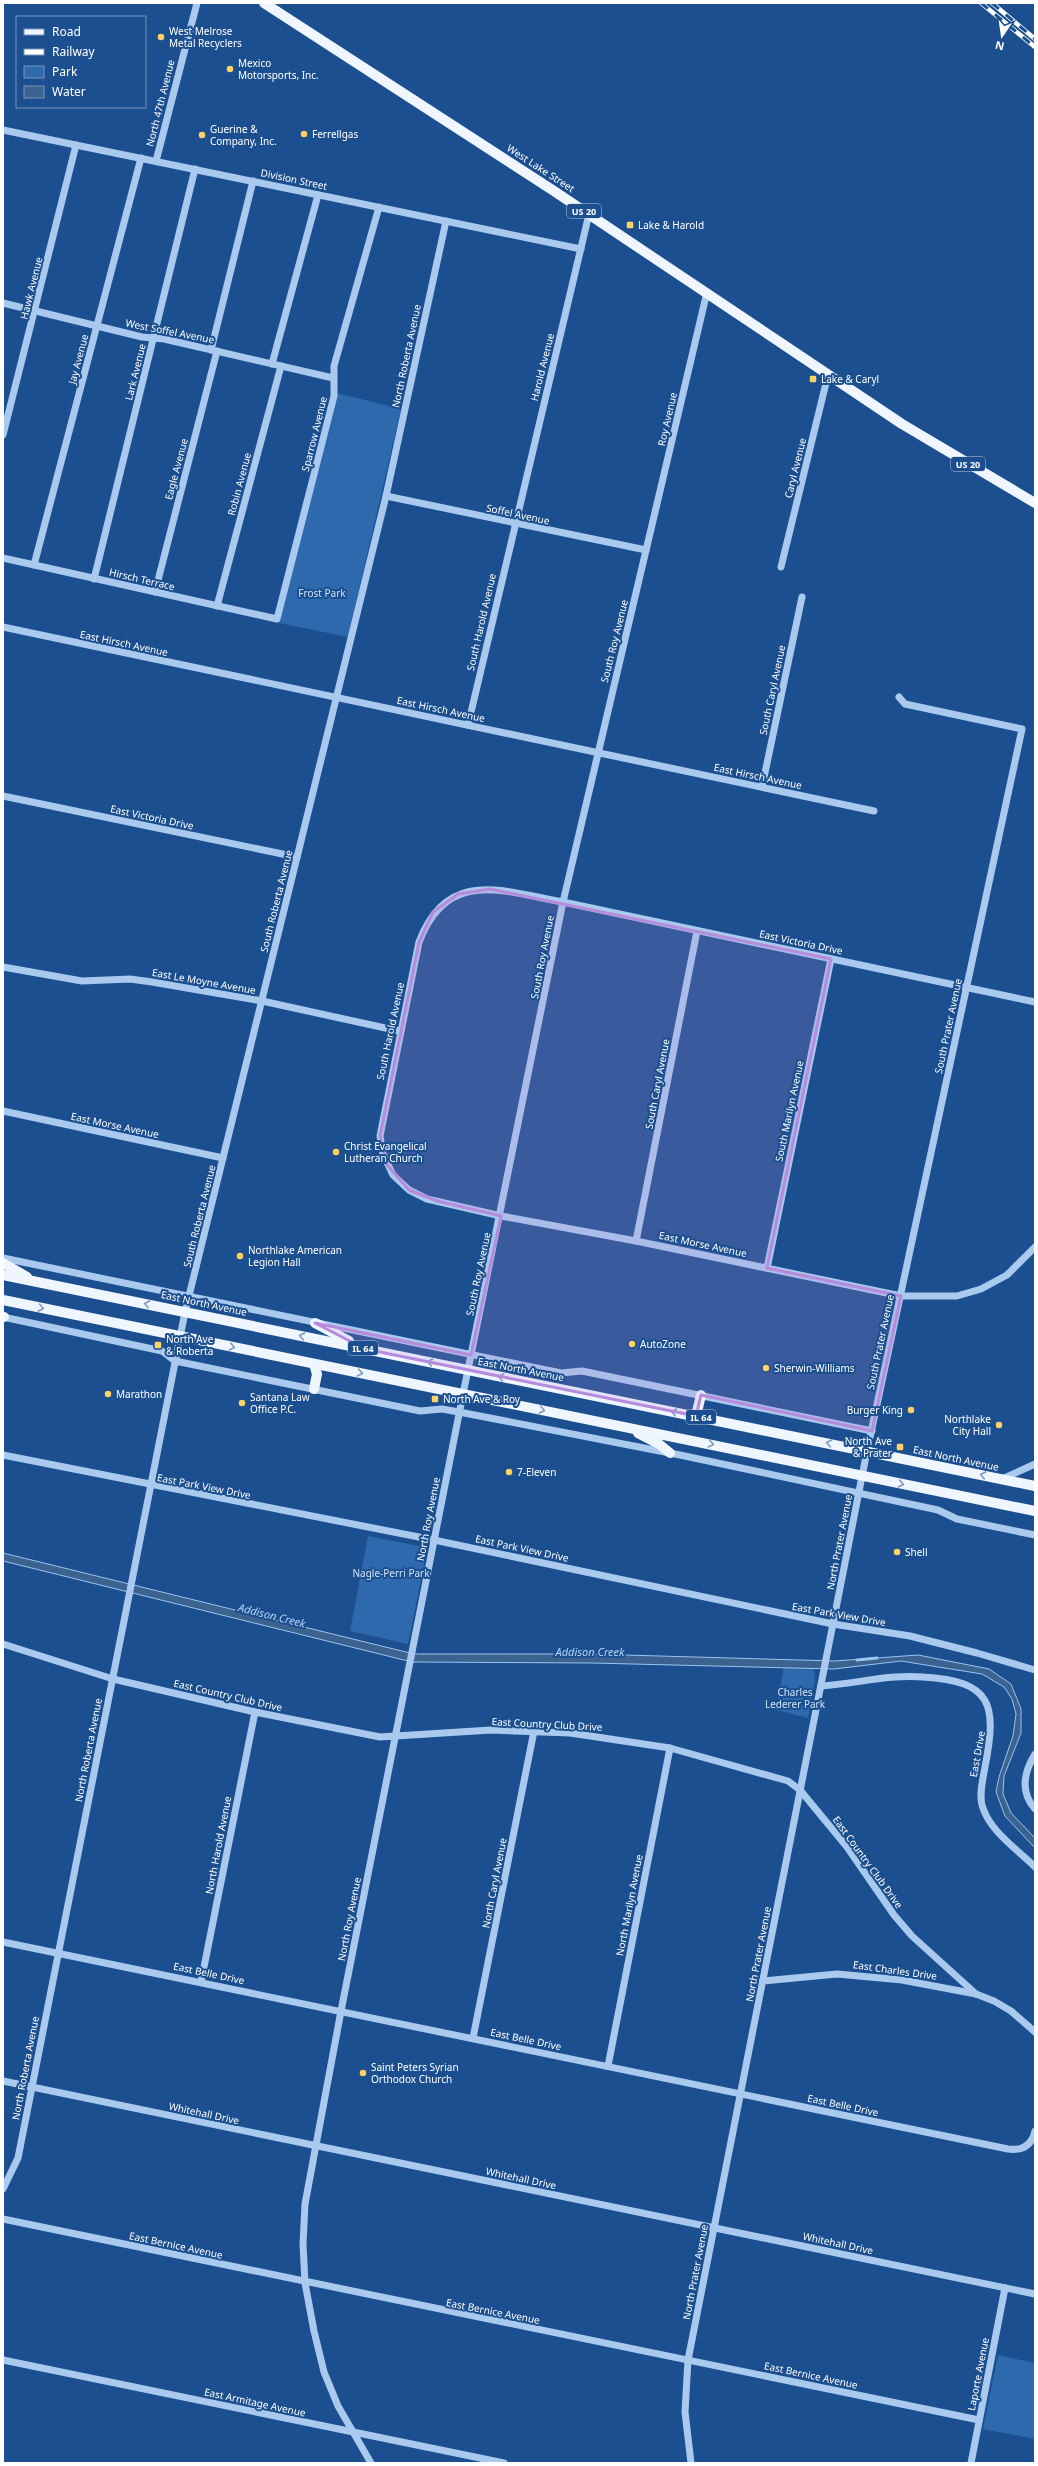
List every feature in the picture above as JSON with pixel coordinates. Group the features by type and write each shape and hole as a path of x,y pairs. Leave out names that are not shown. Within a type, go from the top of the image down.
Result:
{"main road":[{"name":"West Lake Street","path":"264,3 590,214 902,424 1035,503"},
{"path":"3,1263 36,1281"},
{"name":"East North Avenue","path":"3,1275 1035,1486"},
{"name":"IL 64","path":"3,1300 1035,1511"},
{"path":"315,1323 327,1331 365,1348"},
{"path":"314,1364 316,1374 314,1388"},
{"path":"696,1416 701,1395"},
{"path":"626,1427 659,1444 670,1453"}],"street":[{"name":"North 47th Avenue","path":"156,161 197,3"},
{"name":"Division Street","path":"3,130 581,249"},
{"name":"Hawk Avenue","path":"3,435 76,145"},
{"name":"Jay Avenue","path":"34,565 141,158"},
{"name":"Lark Avenue","path":"94,578 195,169"},
{"name":"Eagle Avenue","path":"155,592 214,350 253,181"},
{"path":"272,364 318,195"},
{"name":"Sparrow Avenue","path":"277,619 334,396 334,366 378,207"},
{"name":"Harold Avenue","path":"514,524 590,214"},
{"name":"North Roberta Avenue","path":"386,496 446,221"},
{"name":"Roy Avenue","path":"646,550 707,292"},
{"name":"West Soffel Avenue","path":"3,303 97,326 214,350 333,378"},
{"name":"Robin Avenue","path":"217,606 281,366"},
{"name":"Caryl Avenue","path":"781,567 828,375"},
{"name":"Soffel Avenue","path":"386,496 514,524 646,550"},
{"name":"South Roberta Avenue","path":"185,1312 386,496"},
{"name":"South Harold Avenue","path":"468,725 514,524"},
{"name":"South Roy Avenue","path":"468,1370 501,1216 564,902 646,550"},
{"name":"Hirsch Terrace","path":"3,558 277,619"},
{"name":"South Caryl Avenue","path":"762,787 802,597"},
{"name":"East Hirsch Avenue","path":"3,628 874,811"},
{"name":"South Prater Avenue","path":"867,1451 1022,730 905,704 899,697"},
{"name":"East Victoria Drive","path":"3,796 297,857"},
{"name":"South Harold Avenue","path":"501,1216 437,1201 419,1195 400,1182 387,1165 381,1144 380,1130 399,1031 418,942 425,925 434,912 444,903 471,890 490,889 564,902"},
{"name":"East Victoria Drive","path":"564,902 1035,1002"},
{"name":"South Caryl Avenue","path":"636,1241 697,930"},
{"name":"South Marilyn Avenue","path":"767,1268 831,959"},
{"name":"East Le Moyne Avenue","path":"3,967 82,981 130,979 152,982 262,1002 399,1031"},
{"name":"East Morse Avenue","path":"3,1111 223,1158"},
{"name":"East Morse Avenue","path":"501,1216 636,1241 901,1296 956,1296 981,1289 1007,1275 1035,1247"},
{"name":"East North Avenue","path":"3,1258 561,1373 582,1370 872,1431"},
{"name":"North Roberta Avenue","path":"3,2190 18,2158 185,1312"},
{"path":"3,1317 162,1352 175,1361 314,1388 420,1411 442,1410 459,1412 670,1453 938,1510 957,1519 1035,1534"},
{"name":"North Roy Avenue","path":"371,2463 355,2432 338,2406 324,2372 314,2332 305,2283 303,2225 315,2146 341,2011 468,1370"},
{"name":"North Prater Avenue","path":"691,2463 685,2412 688,2360 867,1451"},
{"name":"East Park View Drive","path":"3,1455 151,1486 434,1540 833,1624 910,1636 1035,1670"},
{"path":"1002,1479 1035,1464"},
{"name":"East Country Club Drive","path":"3,1644 113,1679 254,1712 380,1737 491,1730 534,1731 602,1737 670,1748 788,1781 800,1790 847,1847 894,1915 927,1951 976,1994 994,2001 1011,2011 1035,2032"},
{"name":"East Drive","path":"821,1686 921,1676 964,1684 981,1695 989,1708 992,1725 982,1784 982,1807 994,1828 1035,1867"},
{"name":"North Harold Avenue","path":"201,1982 254,1712"},
{"name":"North Caryl Avenue","path":"473,2038 534,1731"},
{"name":"North Marilyn Avenue","path":"608,2066 670,1748"},
{"path":"1035,1754 1026,1774 1025,1787 1029,1801 1035,1809"},
{"name":"East Belle Drive","path":"3,1942 1008,2149 1024,2148 1030,2143 1035,2131"},
{"name":"East Charles Drive","path":"763,1981 810,1975 844,1974 902,1980 976,1994"},
{"name":"Whitehall Drive","path":"3,2081 1035,2294"},
{"name":"East Bernice Avenue","path":"3,2219 305,2283 979,2420"},
{"name":"Laporte Avenue","path":"971,2463 1005,2288"},
{"name":"East Armitage Avenue","path":"3,2360 504,2463"}],"highlighted area":[{"path":"490,889 831,959 767,1268 901,1296 872,1431 701,1395 696,1416 365,1349 315,1323 471,1355 501,1216 437,1201 409,1190 387,1165 380,1136 419,942 433,912 458,894"}],"green space":[{"name":"Frost Park","path":"337,393 401,409 348,637 279,623"},
{"name":"Nagle-Perri Park","path":"368,1536 419,1546 424,1549 426,1555 408,1644 350,1631"},
{"name":"Charles Lederer Park","path":"784,1666 814,1669 815,1681 808,1718 776,1710"},
{"path":"998,2355 1035,2363 1035,2439 983,2429"}],"water":[{"path":"3,1553 414,1654 589,1654 835,1661 918,1655 989,1669 1011,1684 1021,1709 1021,1733 1004,1776 1003,1794 1011,1813 1035,1838 1035,1848 1005,1816 996,1792 999,1777 1013,1736 1016,1714 1012,1699 1004,1687 982,1674 901,1661 834,1669 592,1663 412,1662 3,1561"}],"waterway":[{"name":"Addison Creek","path":"857,1660 877,1658"}],"railway":[{"path":"981,3 1035,47"},
{"path":"992,3 1035,39"}],"place":[{"name":"West Melrose Metal Recyclers","path":"161,37"},
{"name":"Mexico Motorsports, Inc.","path":"230,69"},
{"name":"Ferrellgas","path":"304,134"},
{"name":"Guerine & Company, Inc.","path":"202,135"},
{"name":"Lake & Harold","path":"630,225"},
{"name":"Lake & Caryl","path":"813,379"},
{"name":"Christ Evangelical Lutheran Church","path":"336,1152"},
{"name":"Northlake American Legion Hall","path":"240,1256"},
{"name":"AutoZone","path":"632,1344"},
{"name":"North Ave & Roberta","path":"158,1345"},
{"name":"Sherwin-Williams","path":"766,1368"},
{"name":"Marathon","path":"108,1394"},
{"name":"North Ave & Roy","path":"435,1399"},
{"name":"Santana Law Office P.C.","path":"242,1403"},
{"name":"Burger King","path":"911,1410"},
{"name":"Northlake City Hall","path":"999,1425"},
{"name":"North Ave & Prater","path":"900,1447"},
{"name":"7-Eleven","path":"509,1472"},
{"name":"Shell","path":"897,1552"},
{"name":"Saint Peters Syrian Orthodox Church","path":"363,2073"}]}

──────

**What is required**
Each line of the data is to be duplicated exactly; pictures stay out of the copy.

**Response below**
List every feature in the picture above as JSON with pixel coordinates. Group the features by type and write each shape and hole as a path of x,y pairs. Leave out names that are not shown. Within a type, go from the top of the image down.
Result:
{"main road":[{"name":"West Lake Street","path":"264,3 590,214 902,424 1035,503"},
{"path":"3,1263 36,1281"},
{"name":"East North Avenue","path":"3,1275 1035,1486"},
{"name":"IL 64","path":"3,1300 1035,1511"},
{"path":"315,1323 327,1331 365,1348"},
{"path":"314,1364 316,1374 314,1388"},
{"path":"696,1416 701,1395"},
{"path":"626,1427 659,1444 670,1453"}],"street":[{"name":"North 47th Avenue","path":"156,161 197,3"},
{"name":"Division Street","path":"3,130 581,249"},
{"name":"Hawk Avenue","path":"3,435 76,145"},
{"name":"Jay Avenue","path":"34,565 141,158"},
{"name":"Lark Avenue","path":"94,578 195,169"},
{"name":"Eagle Avenue","path":"155,592 214,350 253,181"},
{"path":"272,364 318,195"},
{"name":"Sparrow Avenue","path":"277,619 334,396 334,366 378,207"},
{"name":"Harold Avenue","path":"514,524 590,214"},
{"name":"North Roberta Avenue","path":"386,496 446,221"},
{"name":"Roy Avenue","path":"646,550 707,292"},
{"name":"West Soffel Avenue","path":"3,303 97,326 214,350 333,378"},
{"name":"Robin Avenue","path":"217,606 281,366"},
{"name":"Caryl Avenue","path":"781,567 828,375"},
{"name":"Soffel Avenue","path":"386,496 514,524 646,550"},
{"name":"South Roberta Avenue","path":"185,1312 386,496"},
{"name":"South Harold Avenue","path":"468,725 514,524"},
{"name":"South Roy Avenue","path":"468,1370 501,1216 564,902 646,550"},
{"name":"Hirsch Terrace","path":"3,558 277,619"},
{"name":"South Caryl Avenue","path":"762,787 802,597"},
{"name":"East Hirsch Avenue","path":"3,628 874,811"},
{"name":"South Prater Avenue","path":"867,1451 1022,730 905,704 899,697"},
{"name":"East Victoria Drive","path":"3,796 297,857"},
{"name":"South Harold Avenue","path":"501,1216 437,1201 419,1195 400,1182 387,1165 381,1144 380,1130 399,1031 418,942 425,925 434,912 444,903 471,890 490,889 564,902"},
{"name":"East Victoria Drive","path":"564,902 1035,1002"},
{"name":"South Caryl Avenue","path":"636,1241 697,930"},
{"name":"South Marilyn Avenue","path":"767,1268 831,959"},
{"name":"East Le Moyne Avenue","path":"3,967 82,981 130,979 152,982 262,1002 399,1031"},
{"name":"East Morse Avenue","path":"3,1111 223,1158"},
{"name":"East Morse Avenue","path":"501,1216 636,1241 901,1296 956,1296 981,1289 1007,1275 1035,1247"},
{"name":"East North Avenue","path":"3,1258 561,1373 582,1370 872,1431"},
{"name":"North Roberta Avenue","path":"3,2190 18,2158 185,1312"},
{"path":"3,1317 162,1352 175,1361 314,1388 420,1411 442,1410 459,1412 670,1453 938,1510 957,1519 1035,1534"},
{"name":"North Roy Avenue","path":"371,2463 355,2432 338,2406 324,2372 314,2332 305,2283 303,2225 315,2146 341,2011 468,1370"},
{"name":"North Prater Avenue","path":"691,2463 685,2412 688,2360 867,1451"},
{"name":"East Park View Drive","path":"3,1455 151,1486 434,1540 833,1624 910,1636 1035,1670"},
{"path":"1002,1479 1035,1464"},
{"name":"East Country Club Drive","path":"3,1644 113,1679 254,1712 380,1737 491,1730 534,1731 602,1737 670,1748 788,1781 800,1790 847,1847 894,1915 927,1951 976,1994 994,2001 1011,2011 1035,2032"},
{"name":"East Drive","path":"821,1686 921,1676 964,1684 981,1695 989,1708 992,1725 982,1784 982,1807 994,1828 1035,1867"},
{"name":"North Harold Avenue","path":"201,1982 254,1712"},
{"name":"North Caryl Avenue","path":"473,2038 534,1731"},
{"name":"North Marilyn Avenue","path":"608,2066 670,1748"},
{"path":"1035,1754 1026,1774 1025,1787 1029,1801 1035,1809"},
{"name":"East Belle Drive","path":"3,1942 1008,2149 1024,2148 1030,2143 1035,2131"},
{"name":"East Charles Drive","path":"763,1981 810,1975 844,1974 902,1980 976,1994"},
{"name":"Whitehall Drive","path":"3,2081 1035,2294"},
{"name":"East Bernice Avenue","path":"3,2219 305,2283 979,2420"},
{"name":"Laporte Avenue","path":"971,2463 1005,2288"},
{"name":"East Armitage Avenue","path":"3,2360 504,2463"}],"highlighted area":[{"path":"490,889 831,959 767,1268 901,1296 872,1431 701,1395 696,1416 365,1349 315,1323 471,1355 501,1216 437,1201 409,1190 387,1165 380,1136 419,942 433,912 458,894"}],"green space":[{"name":"Frost Park","path":"337,393 401,409 348,637 279,623"},
{"name":"Nagle-Perri Park","path":"368,1536 419,1546 424,1549 426,1555 408,1644 350,1631"},
{"name":"Charles Lederer Park","path":"784,1666 814,1669 815,1681 808,1718 776,1710"},
{"path":"998,2355 1035,2363 1035,2439 983,2429"}],"water":[{"path":"3,1553 414,1654 589,1654 835,1661 918,1655 989,1669 1011,1684 1021,1709 1021,1733 1004,1776 1003,1794 1011,1813 1035,1838 1035,1848 1005,1816 996,1792 999,1777 1013,1736 1016,1714 1012,1699 1004,1687 982,1674 901,1661 834,1669 592,1663 412,1662 3,1561"}],"waterway":[{"name":"Addison Creek","path":"857,1660 877,1658"}],"railway":[{"path":"981,3 1035,47"},
{"path":"992,3 1035,39"}],"place":[{"name":"West Melrose Metal Recyclers","path":"161,37"},
{"name":"Mexico Motorsports, Inc.","path":"230,69"},
{"name":"Ferrellgas","path":"304,134"},
{"name":"Guerine & Company, Inc.","path":"202,135"},
{"name":"Lake & Harold","path":"630,225"},
{"name":"Lake & Caryl","path":"813,379"},
{"name":"Christ Evangelical Lutheran Church","path":"336,1152"},
{"name":"Northlake American Legion Hall","path":"240,1256"},
{"name":"AutoZone","path":"632,1344"},
{"name":"North Ave & Roberta","path":"158,1345"},
{"name":"Sherwin-Williams","path":"766,1368"},
{"name":"Marathon","path":"108,1394"},
{"name":"North Ave & Roy","path":"435,1399"},
{"name":"Santana Law Office P.C.","path":"242,1403"},
{"name":"Burger King","path":"911,1410"},
{"name":"Northlake City Hall","path":"999,1425"},
{"name":"North Ave & Prater","path":"900,1447"},
{"name":"7-Eleven","path":"509,1472"},
{"name":"Shell","path":"897,1552"},
{"name":"Saint Peters Syrian Orthodox Church","path":"363,2073"}]}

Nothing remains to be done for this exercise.